## TO DO
For the material below, output exactly the span from the line with "camera: 10 degrees left, 5 degrees down" to the line with "(410, 163) = (376, 143): picture", including both, and nothing besides.

## PROVIDED RECORDS
%%

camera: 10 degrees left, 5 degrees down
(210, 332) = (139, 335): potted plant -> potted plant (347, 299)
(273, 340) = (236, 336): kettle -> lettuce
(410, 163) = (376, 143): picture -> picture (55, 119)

%%
%%

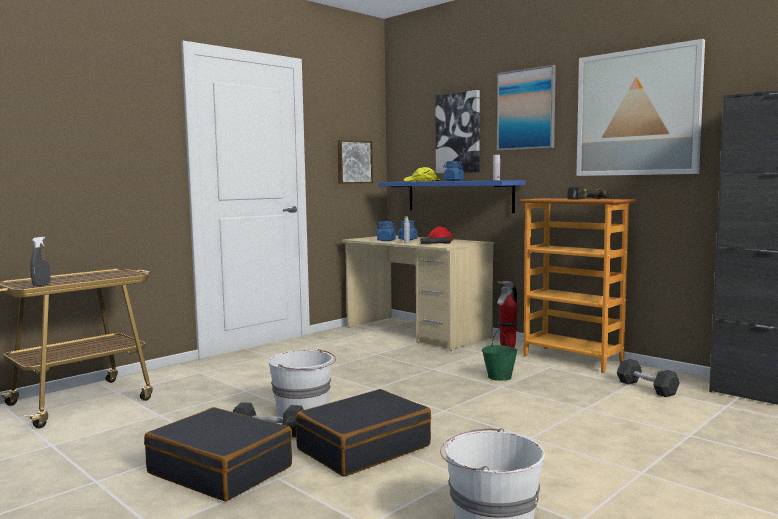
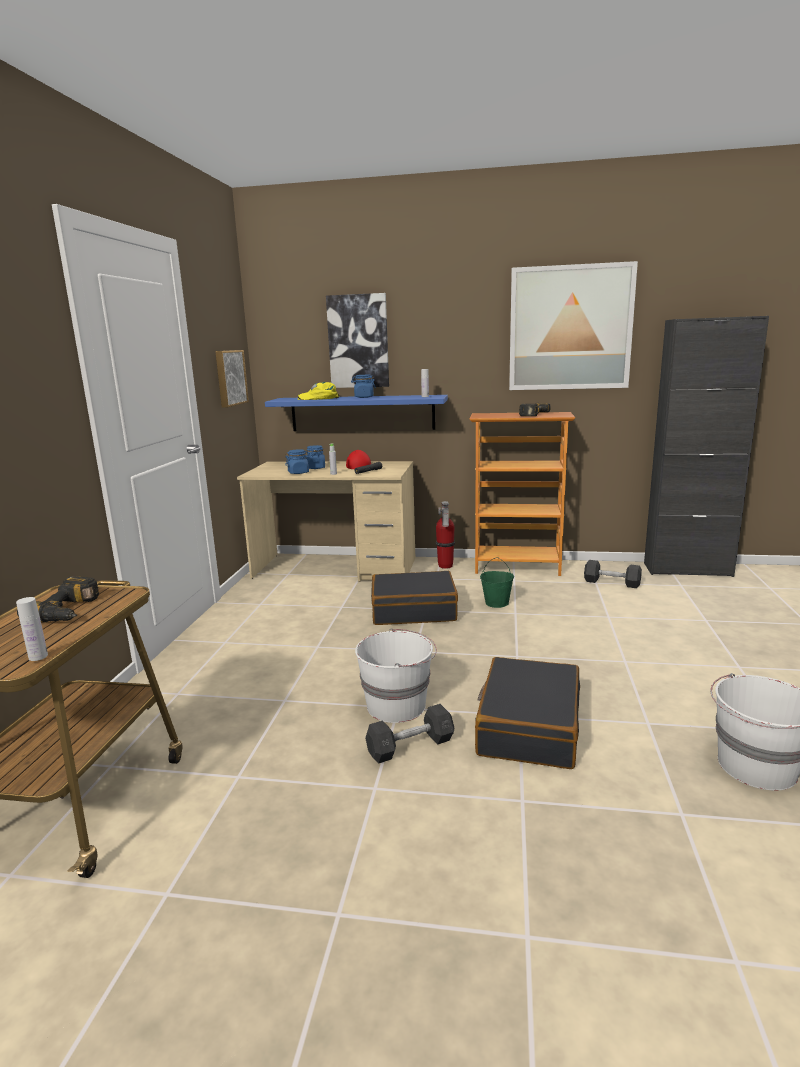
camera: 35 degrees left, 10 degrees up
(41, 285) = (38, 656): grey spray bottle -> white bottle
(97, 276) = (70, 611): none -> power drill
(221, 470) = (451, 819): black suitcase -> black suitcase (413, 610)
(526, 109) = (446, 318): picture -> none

%%

## RESULT FOR THIS EXERCISE
camera: 10 degrees left, 5 degrees down
(210, 332) = (139, 335): potted plant -> potted plant (347, 299)
(273, 340) = (236, 336): kettle -> lettuce
(410, 163) = (376, 143): picture -> picture (55, 119)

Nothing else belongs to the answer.